After 7 years and 2 months, or about 1,800 trade days, the S&P 500 has finally completed the long and strenuous round trip back to the tech-driven, mania highs of March, 2000. Now what?
Before we take a gander at our crystal ball, the one we have been polishing quite a bit lately, we must cite some interesting statistics that compare the differences in the S&P 500 from March, 2000, to May, 2007. Some are fundamental stats, and I apologize for that. But I just love numbers!
The price-to-earnings ratio in 2000 on the S&P 500 was almost 28, now it is about 17. The dividend yield was 1.12%, and is now 1.8%. Cash held by companies in the "500" as a percentage of market value has risen from 2.5% to 5.8%. The largest issue was Microsoft (MSFT) with a market cap of $553 billion, while the largest component today is Exxon Mobil (XOM) with a market cap of $465 billion.
More interesting, in our view, is the representation that each of the ten S&P 500 sectors now make up. Back in March, 2000, Information Technology made up a whopping 34.5% of the index, and looking back, if that wasn't a bell ringer, we don't know what is. Info tech currently makes up 15% of the index. There were three sectors that made up at least 11% of the index back in 2000, IT, Financials, and Consumer Discretionary.
Today, with a much broader market, there are six, including Financials, IT, Health Care, Industrials, Energy, and Consumer Discretionary. Financials are now the largest sector, making up 21.4% of the index. Seven of the ten sectors now make up more of the index than they did in 2000.
With the S&P 500 at an all-time high, the market has put aside any potential overhead resistance, a major positive in our view. Everyone that has invested in the index is sitting on a profit, so there is no urgency by investors to sell. If everyone has a profit, there is also no supply of stock from investors with past losses that are looking to get even.
However, with the index just poking its head above the prior high, making price projections becomes a bit tougher. Currently, there is no chart resistance to look for, nor is there any trendline resistance to use for a price projection.
In the short-term, we will rely on some data we monitor in the options market that we've found to be fairly reliable at pinpointing potential support and resistance levels for the major indexes. With the next expiration in the options market being June, we will focus on the open interest levels for that month. High levels of call open interest that sit above current prices can act as a short-term ceiling for the market while large put open interest levels residing below current prices can act as powerful short-term supports for the market.
When looking at the options data for the S&P 500 (SPX), we see that there is a high level of call open interest at the 1540 level as well as the 1560 level. Until the June options expire, this area could be tough for the S&P 500 to crack. For the iShares Russell 2000, there is heavy call open interest at 85, or just above current prices.
Looking out a bit, and past the June expirations, we will lean on some tools based on Fibonacci analysis. Many times, major indexes will advance by a certain percentage of their prior pullback or correction.

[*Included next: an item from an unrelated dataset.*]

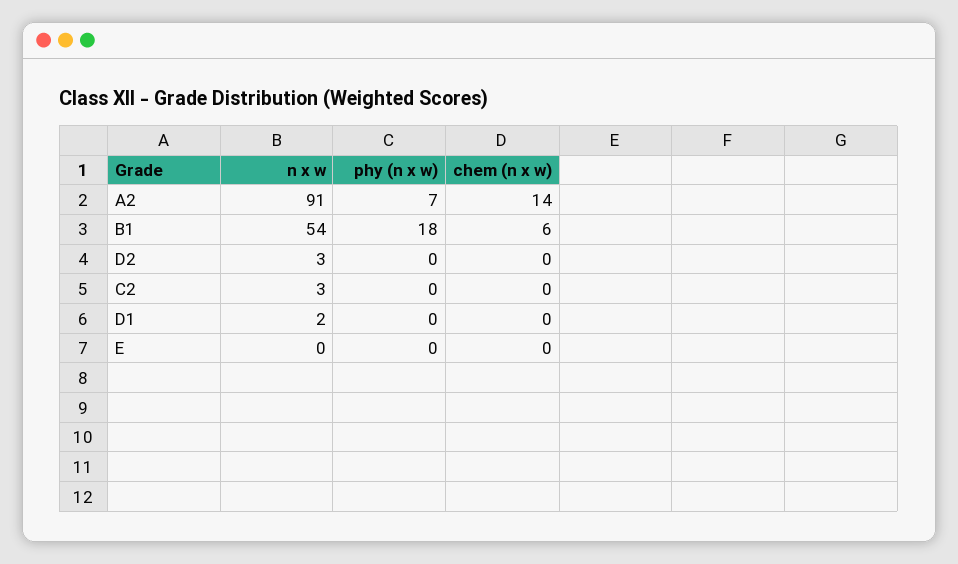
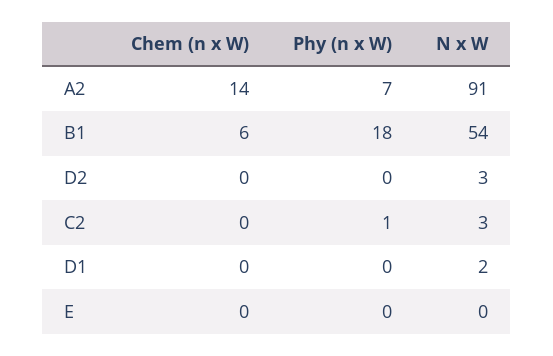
phy (n x w), C2: 0 -> 1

For example, the last pullback in late-February/early March encompassed 97.59 points, from intraday high to intraday low.
Once the market retraces the pullback, we can then make projections based on Fibonacci retracement numbers. The first potential target is based on an extension of 61.8% of the width of the pullback. This product is simply added to the prior high and equated to an initial projection of 1521.88. Since the "500" has surpassed this initial projection, the next target is based on an extension of 161.8% of the width of the pullback, and that would project to the 1619.47 level.

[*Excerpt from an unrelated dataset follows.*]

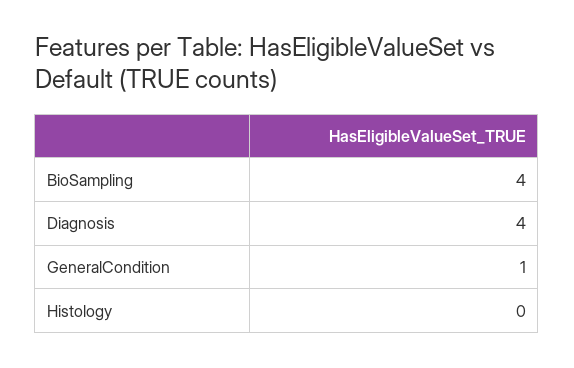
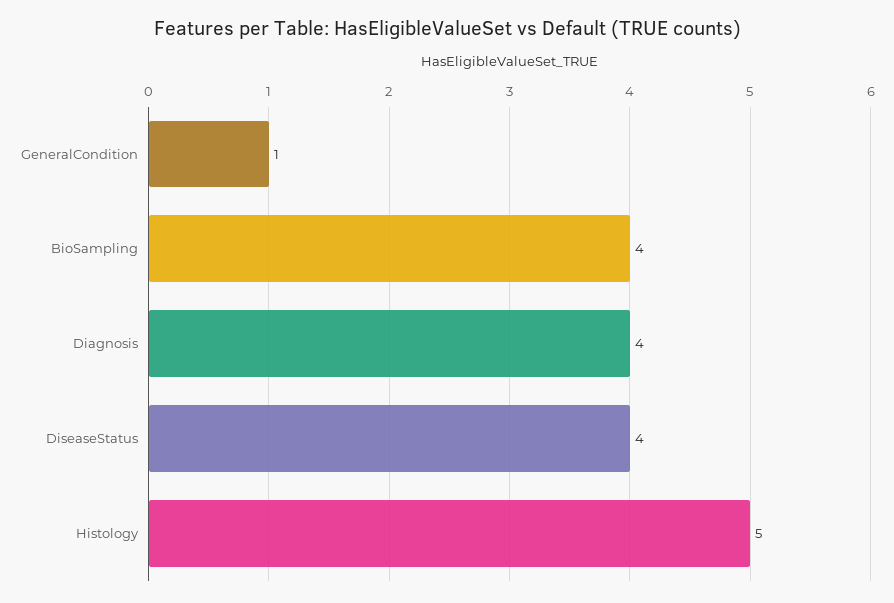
Histology: 0 -> 5
DiseaseStatus: none -> 4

So, in the next few weeks, the S&P 500 may run into a ceiling in the 1540 to 1560 area, but looking out a few months, we see the potential for a move north of 1600.

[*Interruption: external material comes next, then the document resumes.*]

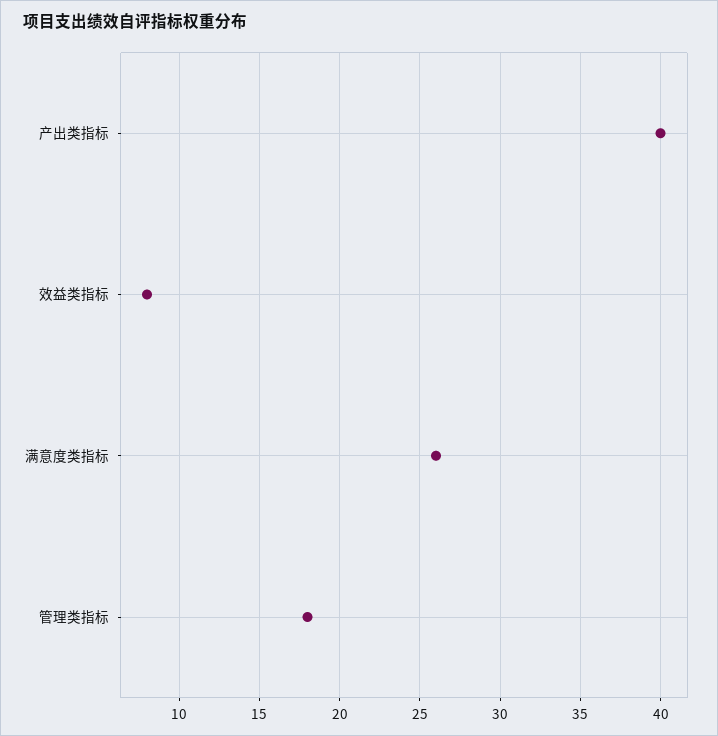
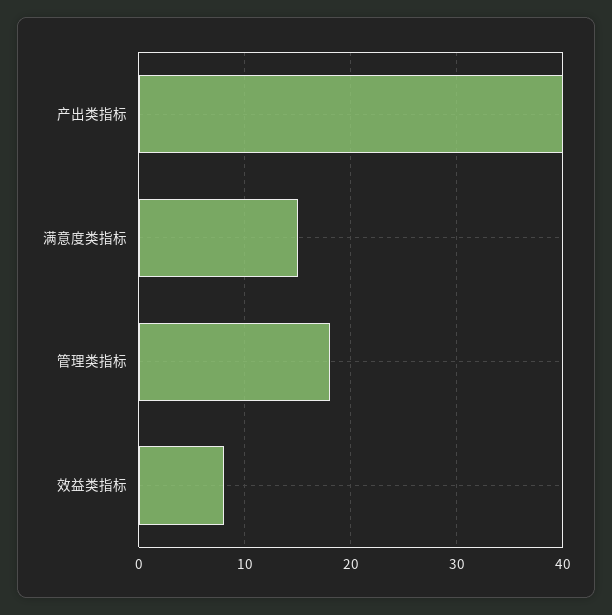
满意度类指标: 26 -> 15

There have been some grumblings by the technical analysis community that because the market is overbought on a daily basis, and has lost some momentum, that therefore the rally is over. They are right on one count, but we think wrong on another. First, the S&P 500 did get overbought on the 14-day relative strength index, as it climbed just above 74 on April 25. Since that time, there have been some minor divergences, as the RSI has traced out lower peaks, as the S&P 500 has posted higher price highs.
However, many times during intermediate-term advances, the peak in daily momentum does not coincide with the peak in prices. In addition, the peak in momentum over the last three years has preceded the peak in prices by four to six months. Often, there is a series of negative divergences before the market rolls over. The same thing can be seen in the daily MACD chart. When examining weekly momentum indicators, many times there is a least one negative divergence before the market pulls back.
One potential roadblock to the current rally is the Treasury bond market. The 10-year yield just completed a fairly large basing pattern, and based on the width of the formation, we could see a move to the 5.4% zone. Before we get there, the yield has to break good support at 5.25%, which was the high from last year. The makeup of futures traders confirms our bearish outlook. Commercial hedgers are net short the market while large speculators are net long. Something to watch!